[Dataset entries]
▬▬▬
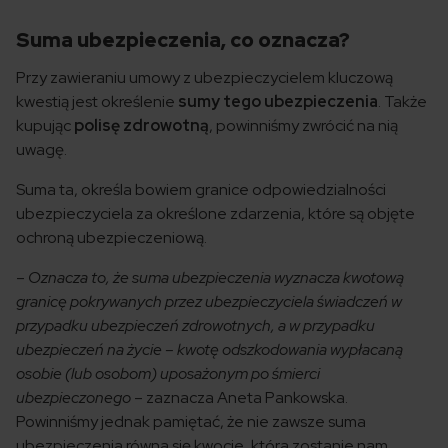
Suma ubezpieczenia, co oznacza?
Przy zawieraniu umowy z ubezpieczycielem kluczową
kwestią jest określenie
sumy tego ubezpieczenia
. Także
kupując
polisę zdrowotną
, powinniśmy zwrócić na nią
uwagę.
Suma ta, określa bowiem granice odpowiedzialności
ubezpieczyciela za określone zdarzenia, które są objęte
ochroną ubezpieczeniową.
–
Oznacza to, że suma ubezpieczenia wyznacza kwotową
granicę pokrywanych przez ubezpieczyciela świadczeń w
przypadku ubezpieczeń zdrowotnych, a w przypadku
ubezpieczeń na życie – kwotę odszkodowania wypłacaną
osobie (lub osobom) uposażonym po śmierci
ubezpieczonego
– zaznacza Aneta Pankowska.
Powinniśmy jednak pamiętać, że nie zawsze suma
ubezpieczenia równa się kwocie, która zostanie nam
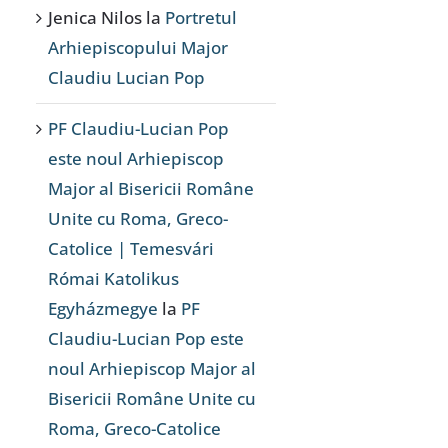
Jenica Nilos
la
Portretul
Arhiepiscopului Major
Claudiu Lucian Pop
PF Claudiu-Lucian Pop
este noul Arhiepiscop
Major al Bisericii Române
Unite cu Roma, Greco-
Catolice | Temesvári
Római Katolikus
Egyházmegye
la
PF
Claudiu-Lucian Pop este
noul Arhiepiscop Major al
Bisericii Române Unite cu
Roma, Greco-Catolice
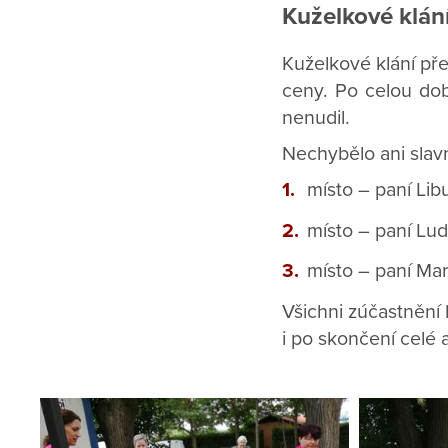
Kuželkové klán
Kuželkové klání pře
ceny. Po celou do
nenudil.
Nechybělo ani slavn
místo – paní Li
místo – paní Lu
místo – paní Ma
Všichni zúčastnění 
i po skončení celé 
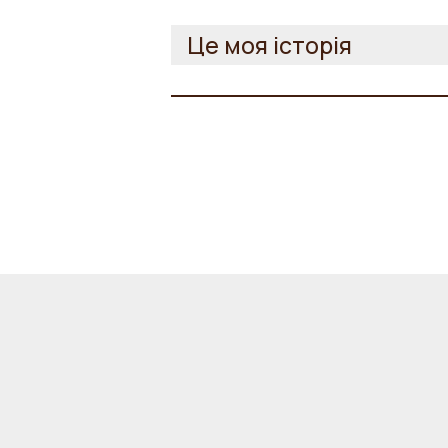
Це моя історія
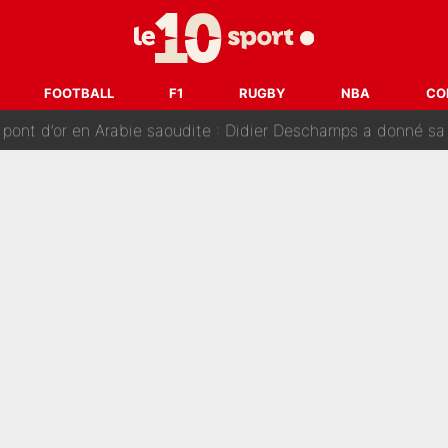
nt de la concurrence ? L’IA annonce les 5 joueurs qui vont dominer 
prête» : Fabrizio Romano dévoile déjà la stratégie du PSG avec
FOOTBALL
F1
RUGBY
NBA
CO
 pont d’or en Arabie saoudite : Didier Deschamps a donné sa
hec, voilà ce que l’avenir réserve à Paul Seixas : «Tant qu’il y
: La «discussion un peu lunaire» qui l'a convaincu de quitter le PS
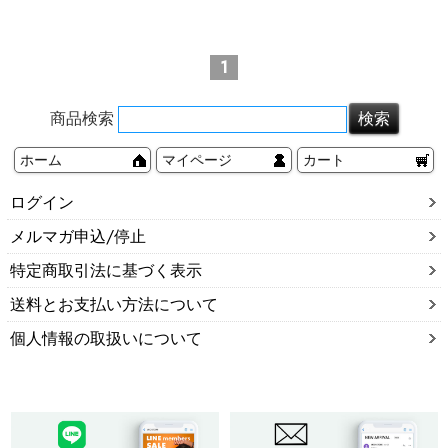
プインボール
ボール
一粒ジュエルネジ
1
商品検索
ホーム
マイページ
カート
ログイン
メルマガ申込/停止
特定商取引法に基づく表示
送料とお支払い方法について
個人情報の取扱いについて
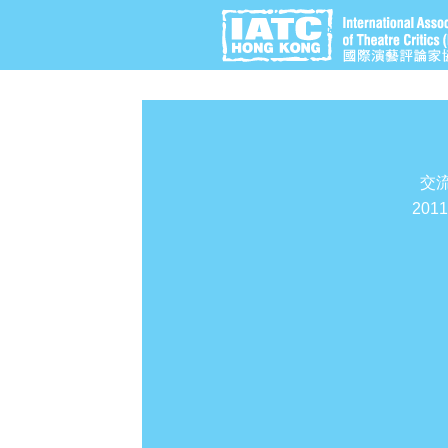
交
201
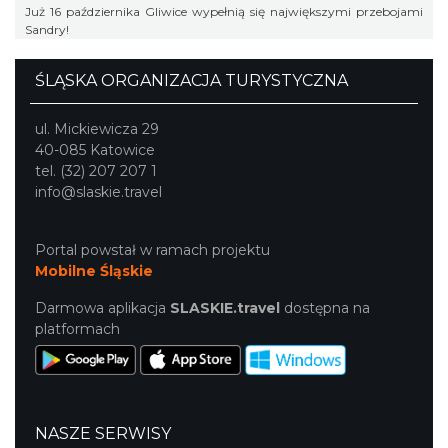
Już 16 października Gliwice wypełnią się największymi przebojami
Sandry!
ŚLĄSKA ORGANIZACJA TURYSTYCZNA
ul. Mickiewicza 29
40-085 Katowice
tel. (32) 207 207 1
info@slaskie.travel
Portal powstał w ramach projektu
Mobilne Śląskie
Darmowa aplikacja
SLASKIE.travel
dostępna na
platformach
NASZE SERWISY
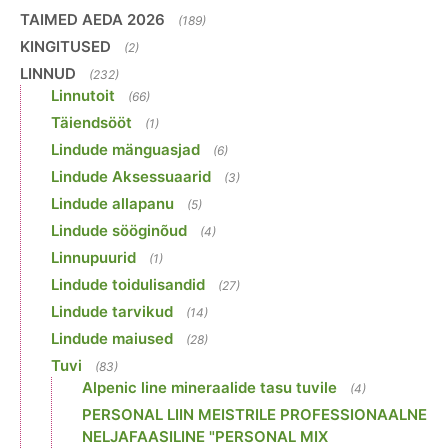
TAIMED AEDA 2026
(189)
KINGITUSED
(2)
LINNUD
(232)
Linnutoit
(66)
Täiendsööt
(1)
Lindude mänguasjad
(6)
Lindude Aksessuaarid
(3)
Lindude allapanu
(5)
Lindude sööginõud
(4)
Linnupuurid
(1)
Lindude toidulisandid
(27)
Lindude tarvikud
(14)
Lindude maiused
(28)
Tuvi
(83)
Alpenic line mineraalide tasu tuvile
(4)
PERSONAL LIIN MEISTRILE PROFESSIONAALNE
NELJAFAASILINE "PERSONAL MIX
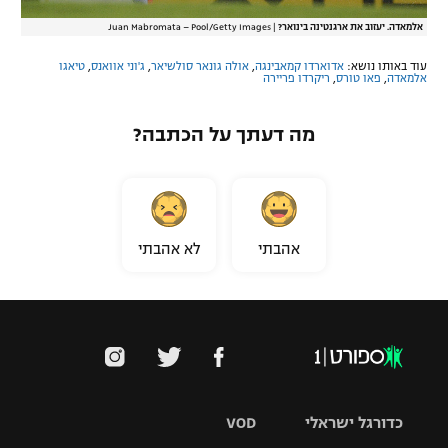
אלמאדה. יעזוב את ארגנטינה בינואר?
|
Juan Mabromata – Pool/Getty Images
עוד באותו נושא:
אדוארדו קמאבינגה
,
אולה גונאר סולשיאר
,
ג'וני אוואנס
,
טיאגו
אלמאדה
,
פאו טורס
,
ריקרדו פריירה
מה דעתך על הכתבה?
אהבתי
לא אהבתי
כדורגל ישראלי
VOD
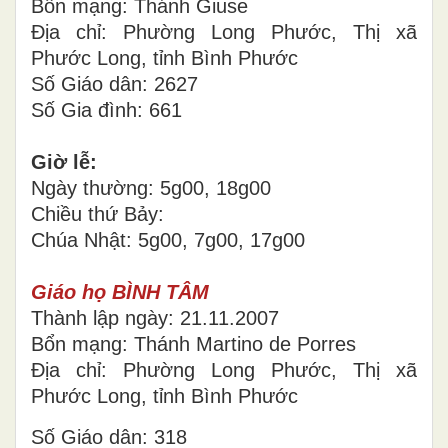
Bổn mạng: Thánh Giuse
Địa chỉ: Phường Long Phước, Thị xã
Phước Long, tỉnh Bình Phước
Số Giáo dân: 2627
Số Gia đình: 661
Giờ lễ:
Ngày thường: 5g00, 18g00
Chiều thứ Bảy:
Chúa Nhật: 5g00, 7g00, 17g00
Giáo họ BÌNH TÂM
Thành lập ngày: 21.11.2007
Bổn mạng: Thánh Martino de Porres
Địa chỉ: Phường Long Phước, Thị xã
Phước Long, tỉnh Bình Phước
Số Giáo dân: 318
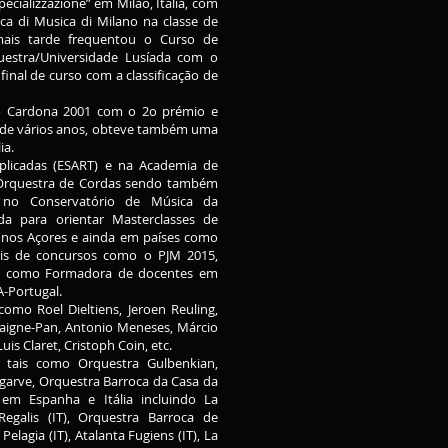
cializzazione” em Milão, Itália, com
vica di Musica di Milano na classe de
mais tarde frequentou o Curso de
estra/Universidade Lusíada com o
nal de curso com a classificação de
io Cardona 2001 com o 2o prémio e
 de vários anos, obteve também uma
ia.
Aplicadas (ESART) e na Academia de
c. Orquestra de Cordas sendo também
no Conservatório de Música da
a para orientar Masterclasses de
 nos Açores e ainda em países como
úris de concursos como o PJM 2015,
ada como Formadora de docentes em
A-Portugal.
como Roel Dieltiens, Jeroen Reuling,
 Gaigne-Pan, Antonio Meneses, Márcio
uis Claret, Cristoph Coin, etc.
s tais como Orquestra Gulbenkian,
garve, Orquestra Barroca da Casa da
em Espanha e Itália incluindo La
Regalis (IT), Orquestra Barroca de
Pelagia (IT), Atalanta Fugiens (IT), La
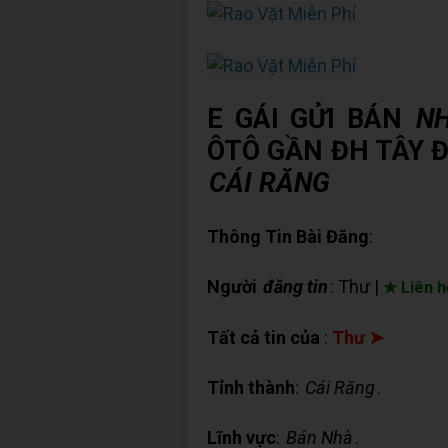
E GÁI GỬI BÁN
N
ÔTÔ GẦN ĐH TÂY 
CÁI RĂNG
Thông Tin Bài Đăng
:
Người
đăng tin
: Thư |
★ Liên h
Tất cả tin của
:
Thư ➤
Tỉnh thành
:
Cái Răng
.
Lĩnh vực
:
Bán Nhà
.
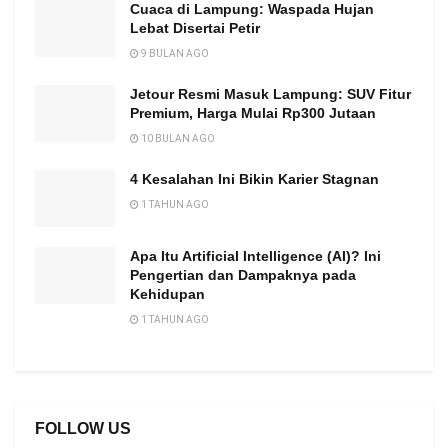
Cuaca di Lampung: Waspada Hujan
Lebat Disertai Petir
9 BULAN AGO
Jetour Resmi Masuk Lampung: SUV Fitur
Premium, Harga Mulai Rp300 Jutaan
10 BULAN AGO
4 Kesalahan Ini Bikin Karier Stagnan
1 TAHUN AGO
Apa Itu Artificial Intelligence (AI)? Ini
Pengertian dan Dampaknya pada
Kehidupan
1 TAHUN AGO
FOLLOW US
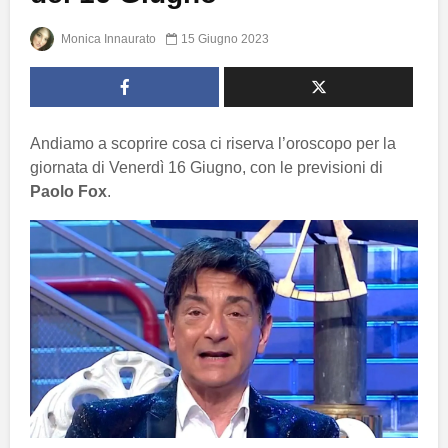
Monica Innaurato
15 Giugno 2023
Andiamo a scoprire cosa ci riserva l’oroscopo per la
giornata di Venerdì 16 Giugno, con le previsioni di
Paolo Fox
.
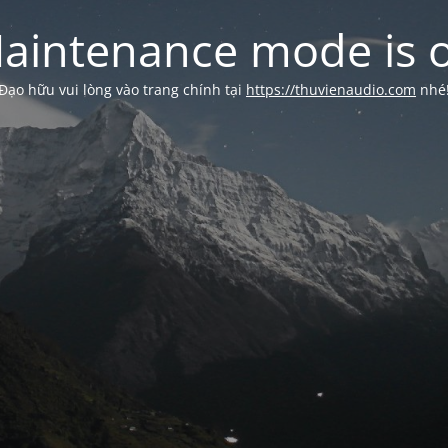
aintenance mode is 
Đạo hữu vui lòng vào trang chính tại
https://thuvienaudio.com
nhé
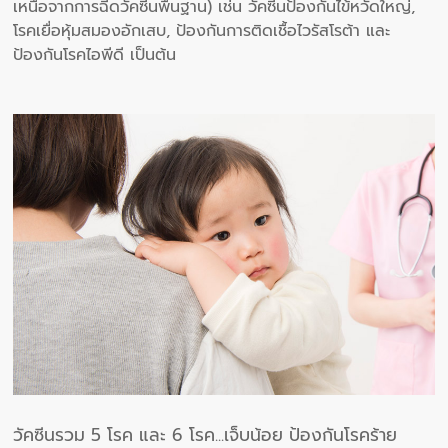
เหนือจากการฉีดวัคซีนพื้นฐาน) เช่น วัคซีนป้องกันไข้หวัดใหญ่,
โรคเยื่อหุ้มสมองอักเสบ, ป้องกันการติดเชื้อไวรัสโรต้า และ
ป้องกันโรคไอพีดี เป็นต้น
วัคซีนรวม 5 โรค และ 6 โรค...เจ็บน้อย ป้องกันโรคร้าย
▬▬▬
__YOUR GOAL__. Pictures don't belong in the copy. Restate all the entries exactly.

__EXERCISE RESULT__.
Suma ubezpieczenia, co oznacza?
Przy zawieraniu umowy z ubezpieczycielem kluczową
kwestią jest określenie
sumy tego ubezpieczenia
. Także
kupując
polisę zdrowotną
, powinniśmy zwrócić na nią
uwagę.
Suma ta, określa bowiem granice odpowiedzialności
ubezpieczyciela za określone zdarzenia, które są objęte
ochroną ubezpieczeniową.
–
Oznacza to, że suma ubezpieczenia wyznacza kwotową
granicę pokrywanych przez ubezpieczyciela świadczeń w
przypadku ubezpieczeń zdrowotnych, a w przypadku
ubezpieczeń na życie – kwotę odszkodowania wypłacaną
osobie (lub osobom) uposażonym po śmierci
ubezpieczonego
– zaznacza Aneta Pankowska.
Powinniśmy jednak pamiętać, że nie zawsze suma
ubezpieczenia równa się kwocie, która zostanie nam
Jenica Nilos
la
Portretul
Arhiepiscopului Major
Claudiu Lucian Pop
PF Claudiu-Lucian Pop
este noul Arhiepiscop
Major al Bisericii Române
Unite cu Roma, Greco-
Catolice | Temesvári
Római Katolikus
Egyházmegye
la
PF
Claudiu-Lucian Pop este
noul Arhiepiscop Major al
Bisericii Române Unite cu
Roma, Greco-Catolice
Kuželkové klán
Kuželkové klání pře
ceny. Po celou do
nenudil.
Nechybělo ani slavn
místo – paní Li
místo – paní Lu
místo – paní Ma
Všichni zúčastnění 
i po skončení celé 
Це моя історія
nt de la concurrence ? L’IA annonce les 5 joueurs qui vont dominer 
prête» : Fabrizio Romano dévoile déjà la stratégie du PSG avec
FOOTBALL
F1
RUGBY
NBA
CO
 pont d’or en Arabie saoudite : Didier Deschamps a donné sa
hec, voilà ce que l’avenir réserve à Paul Seixas : «Tant qu’il y
: La «discussion un peu lunaire» qui l'a convaincu de quitter le PS
プインボール
ボール
一粒ジュエルネジ
1
商品検索
ホーム
マイページ
カート
ログイン
メルマガ申込/停止
特定商取引法に基づく表示
送料とお支払い方法について
個人情報の取扱いについて
交
201
Już 16 października Gliwice wypełnią się największymi przebojami
Sandry!
ŚLĄSKA ORGANIZACJA TURYSTYCZNA
ul. Mickiewicza 29
40-085 Katowice
tel. (32) 207 207 1
info@slaskie.travel
Portal powstał w ramach projektu
Mobilne Śląskie
Darmowa aplikacja
SLASKIE.travel
dostępna na
platformach
NASZE SERWISY
TAIMED AEDA 2026
(189)
KINGITUSED
(2)
LINNUD
(232)
Linnutoit
(66)
Täiendsööt
(1)
Lindude mänguasjad
(6)
Lindude Aksessuaarid
(3)
Lindude allapanu
(5)
Lindude sööginõud
(4)
Linnupuurid
(1)
Lindude toidulisandid
(27)
Lindude tarvikud
(14)
Lindude maiused
(28)
Tuvi
(83)
Alpenic line mineraalide tasu tuvile
(4)
PERSONAL LIIN MEISTRILE PROFESSIONAALNE
NELJAFAASILINE "PERSONAL MIX
אלמאדה. יעזוב את ארגנטינה בינואר?
|
Juan Mabromata – Pool/Getty Images
עוד באותו נושא:
אדוארדו קמאבינגה
,
אולה גונאר סולשיאר
,
ג'וני אוואנס
,
טיאגו
אלמאדה
,
פאו טורס
,
ריקרדו פריירה
מה דעתך על הכתבה?
אהבתי
לא אהבתי
כדורגל ישראלי
VOD
Bổn mạng: Thánh Giuse
Địa chỉ: Phường Long Phước, Thị xã
Phước Long, tỉnh Bình Phước
Số Giáo dân: 2627
Số Gia đình: 661
Giờ lễ:
Ngày thường: 5g00, 18g00
Chiều thứ Bảy:
Chúa Nhật: 5g00, 7g00, 17g00
Giáo họ BÌNH TÂM
Thành lập ngày: 21.11.2007
Bổn mạng: Thánh Martino de Porres
Địa chỉ: Phường Long Phước, Thị xã
Phước Long, tỉnh Bình Phước
Số Giáo dân: 318
cializzazione” em Milão, Itália, com
vica di Musica di Milano na classe de
mais tarde frequentou o Curso de
estra/Universidade Lusíada com o
nal de curso com a classificação de
io Cardona 2001 com o 2o prémio e
 de vários anos, obteve também uma
ia.
Aplicadas (ESART) e na Academia de
c. Orquestra de Cordas sendo também
no Conservatório de Música da
a para orientar Masterclasses de
 nos Açores e ainda em países como
úris de concursos como o PJM 2015,
ada como Formadora de docentes em
A-Portugal.
como Roel Dieltiens, Jeroen Reuling,
 Gaigne-Pan, Antonio Meneses, Márcio
uis Claret, Cristoph Coin, etc.
s tais como Orquestra Gulbenkian,
garve, Orquestra Barroca da Casa da
em Espanha e Itália incluindo La
Regalis (IT), Orquestra Barroca de
Pelagia (IT), Atalanta Fugiens (IT), La
E GÁI GỬI BÁN
N
ÔTÔ GẦN ĐH TÂY 
CÁI RĂNG
Thông Tin Bài Đăng
:
Người
đăng tin
: Thư |
★ Liên h
Tất cả tin của
:
Thư ➤
Tỉnh thành
:
Cái Răng
.
Lĩnh vực
:
Bán Nhà
.
Cuaca di Lampung: Waspada Hujan
Lebat Disertai Petir
9 BULAN AGO
Jetour Resmi Masuk Lampung: SUV Fitur
Premium, Harga Mulai Rp300 Jutaan
10 BULAN AGO
4 Kesalahan Ini Bikin Karier Stagnan
1 TAHUN AGO
Apa Itu Artificial Intelligence (AI)? Ini
Pengertian dan Dampaknya pada
Kehidupan
1 TAHUN AGO
FOLLOW US
Monica Innaurato
15 Giugno 2023
Andiamo a scoprire cosa ci riserva l’oroscopo per la
giornata di Venerdì 16 Giugno, con le previsioni di
Paolo Fox
.
aintenance mode is 
Đạo hữu vui lòng vào trang chính tại
https://thuvienaudio.com
nhé
เหนือจากการฉีดวัคซีนพื้นฐาน) เช่น วัคซีนป้องกันไข้หวัดใหญ่,
โรคเยื่อหุ้มสมองอักเสบ, ป้องกันการติดเชื้อไวรัสโรต้า และ
ป้องกันโรคไอพีดี เป็นต้น
วัคซีนรวม 5 โรค และ 6 โรค...เจ็บน้อย ป้องกันโรคร้าย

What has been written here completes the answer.